In the article, published this week and available online, Masters student Anna Taylor, from the University of Georgia (USA), and colleagues studied the common bottlenose dolphin, which migrates seasonally along the southeastern United States Atlantic coast. While this species of dolphin is widely studied, surprisingly little is known about what influences the timing of these migrations.
The scientists needed to track the comings and goings of dolphins at their study sites on the Georgia and South Carolina coasts, and they did so using photographic identification of individual dolphin fins. This technique is used with many studies of Cetaceans (whales, dolphins and porpoises), which all have dorsal fins. As the animals age, their dorsal (back) fins become worn and chipped, which allows individuals to be uniquely identified, much like fingerprints.

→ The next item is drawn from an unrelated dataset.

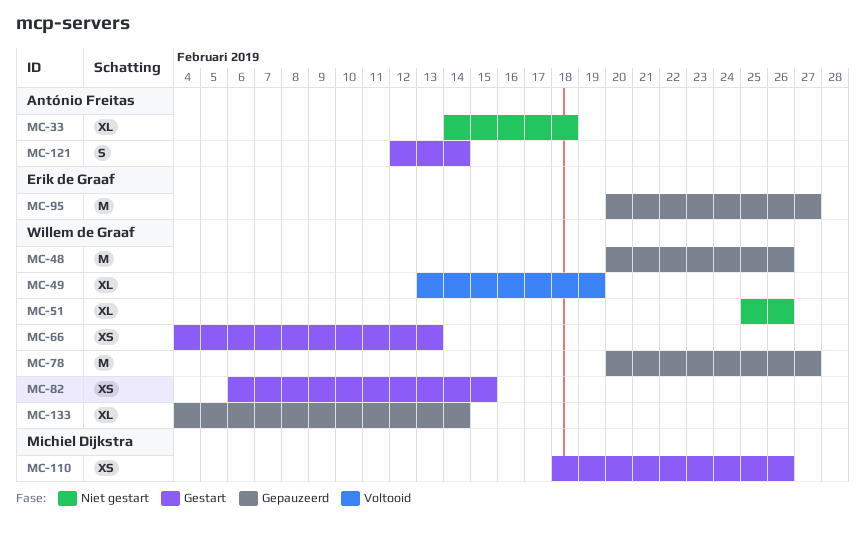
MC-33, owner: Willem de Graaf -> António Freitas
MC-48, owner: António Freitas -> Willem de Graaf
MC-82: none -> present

By teaming up with the National Oceanic and Atmospheric Administration (NOAA) and the Georgia Dolphin Ecology Program (GDEP), the researchers conducted boat-based surveys, where they photographed all dolphins (or their fins) they came across. They then used photo analysis software to analyze each dolphin's fin shape and pattern, which told them when and where each dolphin (nearly 1000 uniquely-identified individuals) went over the course of their study. Then, by combining the dolphin movement data with information on various aspects of water quality, the authors discovered that seasonal movements, or migrations, were best explained by water temperature; while seasonal abundance was best explained by water salinity.
The authors pointed out that this information can inform conservation strategies for common bottlenose dolphins, and help managers predict when a migration event is likely to occur. According to the Georgia Aquarium in Atlanta, Georgia, one of the main threats facing this species is from "entanglement in recreational and commercial fishing gear"; therefore, understanding when dolphins are in the area might mitigate the chances that these dolphins are injured.